Whether or not the board elects to foreclose, it also has the option of starting a lawsuit against the owner seeking monetary damages. In New York City, if the amount in dispute does not exceed $25,000, such an action may be started in civil court. While this is far less burdensome and typically less time-consuming than the prosecution of a lien foreclosure, an action seeking a money judgment would not have the benefit of the sale of the unit to generate proceeds to pay the arrears. If successful, the board would have to obtain a money judgment against the owner, which would become a lien on the unit. But that lien might sit behind a long list of prior lien-holders and judgment creditors.
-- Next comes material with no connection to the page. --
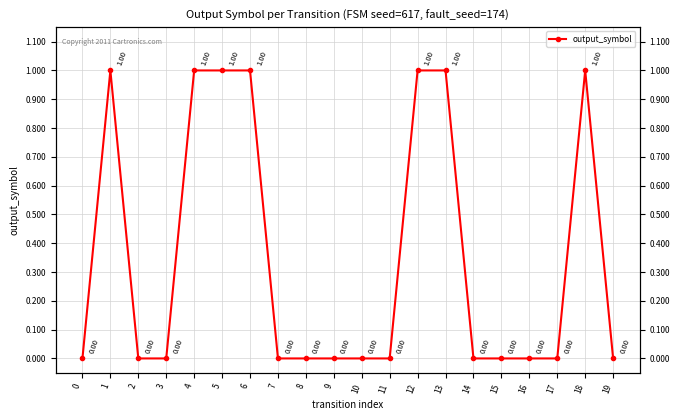

How many lines are shown in the chart?

1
Also, if there is a tenant in the unit, the law provides the board with the right, under certain circumstances, to demand that the tenant pay rent directly to the condominium.
While the decision in the Bankers Trust case firmly established the priority of a first mortgage over the lien for common charges, this priority should not dissuade a board from acting aggressively when dealing with common charge defaults. A board of managers, together with its managing agent and experienced counsel, should adopt, enforce, and pursue clear and forceful policies with respect to common charge defaults in order to avoid unnecessarily protracted periods of financial shortfalls.